[TAREA]
Sustituye "HOME" por "ACCUEIL" en todas las filas y vuelve a escribir las líneas sin ningún otro cambio.

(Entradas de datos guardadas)

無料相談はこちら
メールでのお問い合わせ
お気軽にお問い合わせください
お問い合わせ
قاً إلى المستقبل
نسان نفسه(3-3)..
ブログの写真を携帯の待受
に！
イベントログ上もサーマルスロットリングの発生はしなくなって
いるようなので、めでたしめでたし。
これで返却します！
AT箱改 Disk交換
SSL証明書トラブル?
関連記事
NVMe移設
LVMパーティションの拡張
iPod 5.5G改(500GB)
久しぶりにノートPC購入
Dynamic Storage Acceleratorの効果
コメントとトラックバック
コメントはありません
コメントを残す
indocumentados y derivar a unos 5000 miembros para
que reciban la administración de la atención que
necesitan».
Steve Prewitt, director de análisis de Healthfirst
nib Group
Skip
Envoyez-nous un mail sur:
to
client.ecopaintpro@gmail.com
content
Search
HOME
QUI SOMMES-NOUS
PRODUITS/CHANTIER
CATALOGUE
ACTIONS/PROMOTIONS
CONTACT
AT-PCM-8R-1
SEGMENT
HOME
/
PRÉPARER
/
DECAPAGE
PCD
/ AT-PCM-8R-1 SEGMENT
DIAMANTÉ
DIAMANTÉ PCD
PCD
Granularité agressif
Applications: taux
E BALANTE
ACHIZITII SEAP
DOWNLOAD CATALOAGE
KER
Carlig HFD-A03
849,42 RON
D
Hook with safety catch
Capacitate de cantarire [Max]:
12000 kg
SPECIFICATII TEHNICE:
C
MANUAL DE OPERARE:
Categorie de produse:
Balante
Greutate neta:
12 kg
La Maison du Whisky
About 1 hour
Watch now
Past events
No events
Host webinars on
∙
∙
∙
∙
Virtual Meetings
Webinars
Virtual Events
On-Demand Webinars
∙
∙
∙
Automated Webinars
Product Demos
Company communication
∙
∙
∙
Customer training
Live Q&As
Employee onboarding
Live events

[RESPUESTA]
無料相談はこちら
メールでのお問い合わせ
お気軽にお問い合わせください
お問い合わせ
قاً إلى المستقبل
نسان نفسه(3-3)..
ブログの写真を携帯の待受
に！
イベントログ上もサーマルスロットリングの発生はしなくなって
いるようなので、めでたしめでたし。
これで返却します！
AT箱改 Disk交換
SSL証明書トラブル?
関連記事
NVMe移設
LVMパーティションの拡張
iPod 5.5G改(500GB)
久しぶりにノートPC購入
Dynamic Storage Acceleratorの効果
コメントとトラックバック
コメントはありません
コメントを残す
indocumentados y derivar a unos 5000 miembros para
que reciban la administración de la atención que
necesitan».
Steve Prewitt, director de análisis de Healthfirst
nib Group
Skip
Envoyez-nous un mail sur:
to
client.ecopaintpro@gmail.com
content
Search
ACCUEIL
QUI SOMMES-NOUS
PRODUITS/CHANTIER
CATALOGUE
ACTIONS/PROMOTIONS
CONTACT
AT-PCM-8R-1
SEGMENT
ACCUEIL
/
PRÉPARER
/
DECAPAGE
PCD
/ AT-PCM-8R-1 SEGMENT
DIAMANTÉ
DIAMANTÉ PCD
PCD
Granularité agressif
Applications: taux
E BALANTE
ACHIZITII SEAP
DOWNLOAD CATALOAGE
KER
Carlig HFD-A03
849,42 RON
D
Hook with safety catch
Capacitate de cantarire [Max]:
12000 kg
SPECIFICATII TEHNICE:
C
MANUAL DE OPERARE:
Categorie de produse:
Balante
Greutate neta:
12 kg
La Maison du Whisky
About 1 hour
Watch now
Past events
No events
Host webinars on
∙
∙
∙
∙
Virtual Meetings
Webinars
Virtual Events
On-Demand Webinars
∙
∙
∙
Automated Webinars
Product Demos
Company communication
∙
∙
∙
Customer training
Live Q&As
Employee onboarding
Live events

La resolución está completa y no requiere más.